Recipe by grovinchicken
This recipe comes from a book called" "365 Ways to Cook Chinese" by Rosa Lo San Ross. This is for honored guest, starting a meal with an appetizer platter of sliced meat is a sign of respect. This dish with a sauce made from fresh plums is not only delicious but very pretty and, of course, the red color denotes good luck.
- 4 ripe plums (about 3/4 lbs)
- 2 tablespoons hoisin sauce
- 2 tablespoons soy sauce
- 1 teaspoon pepper
- 1 tablespoon sesame oil
- 2 teaspoons fresh ginger, minced
- 2 tablespoons orange juice
- 1 tablespoon lemon juice
- 4 (3/4 lb) pork tenderloin
Directions See How It's Made
- Cut plums in quarters and remove seeds.
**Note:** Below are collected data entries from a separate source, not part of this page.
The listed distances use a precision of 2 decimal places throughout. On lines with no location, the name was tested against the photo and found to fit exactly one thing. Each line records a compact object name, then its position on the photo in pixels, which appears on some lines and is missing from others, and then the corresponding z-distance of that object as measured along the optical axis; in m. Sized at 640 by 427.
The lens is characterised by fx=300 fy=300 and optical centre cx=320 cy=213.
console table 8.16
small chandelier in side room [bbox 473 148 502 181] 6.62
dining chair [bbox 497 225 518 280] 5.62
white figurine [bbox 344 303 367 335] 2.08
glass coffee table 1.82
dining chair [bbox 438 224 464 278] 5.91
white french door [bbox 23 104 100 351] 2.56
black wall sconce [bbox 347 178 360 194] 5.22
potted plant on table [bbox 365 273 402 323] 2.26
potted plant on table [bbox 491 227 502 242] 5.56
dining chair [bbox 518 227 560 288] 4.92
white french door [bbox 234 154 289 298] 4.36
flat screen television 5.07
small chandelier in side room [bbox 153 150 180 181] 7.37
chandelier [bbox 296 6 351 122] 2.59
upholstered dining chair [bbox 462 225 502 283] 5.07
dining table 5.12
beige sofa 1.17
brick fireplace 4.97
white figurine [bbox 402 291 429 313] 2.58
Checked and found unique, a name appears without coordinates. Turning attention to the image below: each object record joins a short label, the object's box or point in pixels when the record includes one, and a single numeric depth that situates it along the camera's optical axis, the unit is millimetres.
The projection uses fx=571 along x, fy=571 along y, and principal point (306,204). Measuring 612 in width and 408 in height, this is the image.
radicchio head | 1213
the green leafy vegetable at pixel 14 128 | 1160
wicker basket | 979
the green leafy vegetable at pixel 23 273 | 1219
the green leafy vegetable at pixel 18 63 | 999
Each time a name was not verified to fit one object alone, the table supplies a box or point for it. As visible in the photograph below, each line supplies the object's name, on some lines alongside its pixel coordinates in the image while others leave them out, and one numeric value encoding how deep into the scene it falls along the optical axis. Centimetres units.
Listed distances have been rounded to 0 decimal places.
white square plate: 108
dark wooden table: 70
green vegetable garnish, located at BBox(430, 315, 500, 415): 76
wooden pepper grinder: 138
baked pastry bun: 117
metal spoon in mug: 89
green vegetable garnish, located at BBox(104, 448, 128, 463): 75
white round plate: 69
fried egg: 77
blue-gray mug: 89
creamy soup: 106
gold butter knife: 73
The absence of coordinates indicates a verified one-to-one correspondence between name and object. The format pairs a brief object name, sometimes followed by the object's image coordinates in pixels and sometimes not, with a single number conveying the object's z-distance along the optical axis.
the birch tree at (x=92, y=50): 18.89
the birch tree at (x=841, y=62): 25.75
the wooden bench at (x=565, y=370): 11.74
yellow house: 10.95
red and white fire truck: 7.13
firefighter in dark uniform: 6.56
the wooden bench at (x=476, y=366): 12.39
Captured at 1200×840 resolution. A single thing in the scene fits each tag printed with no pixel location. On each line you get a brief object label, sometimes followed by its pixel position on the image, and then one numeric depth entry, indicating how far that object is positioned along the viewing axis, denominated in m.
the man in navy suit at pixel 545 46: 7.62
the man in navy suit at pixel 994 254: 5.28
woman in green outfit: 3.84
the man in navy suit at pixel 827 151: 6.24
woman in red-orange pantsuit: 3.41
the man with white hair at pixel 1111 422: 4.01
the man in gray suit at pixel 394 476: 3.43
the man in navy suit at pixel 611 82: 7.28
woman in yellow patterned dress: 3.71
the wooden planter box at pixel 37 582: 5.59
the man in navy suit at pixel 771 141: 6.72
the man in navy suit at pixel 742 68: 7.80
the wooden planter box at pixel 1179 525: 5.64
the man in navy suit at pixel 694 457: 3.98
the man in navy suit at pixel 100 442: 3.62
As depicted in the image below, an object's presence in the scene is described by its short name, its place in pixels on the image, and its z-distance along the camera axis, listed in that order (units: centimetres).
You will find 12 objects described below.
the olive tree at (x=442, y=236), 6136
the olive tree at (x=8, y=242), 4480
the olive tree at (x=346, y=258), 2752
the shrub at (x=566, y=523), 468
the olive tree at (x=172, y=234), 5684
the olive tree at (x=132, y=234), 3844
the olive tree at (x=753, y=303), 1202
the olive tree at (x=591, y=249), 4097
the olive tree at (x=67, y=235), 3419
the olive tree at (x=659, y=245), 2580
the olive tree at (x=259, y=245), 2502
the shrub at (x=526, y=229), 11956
- In a small saucepan, cook plums with 2 tablespoons cold water until soft and mushy, about 15 minutes.
- Let cool.
- Add hoisin sauce, soy sauce, pepper, sesame oil, ginger, orange juice, lemon juice, and 1/4 cup of water, stir to blend marinade well.
- Trim Pork tenderloin, if necessary.
- Place in a roasting pan and coat with marinade.
- Cover pan with plastic wrap and refrigerate for 3 hours.
- Preheat oven to 400°F.
- Roast pork in marinade, uncovered, until pork is white throughout, 30-35 minutes.
- Remove meat to a carving board, slice, and arrange on a platter.
- Spoon pan juices over meat.
- Serve warm or at room temperature.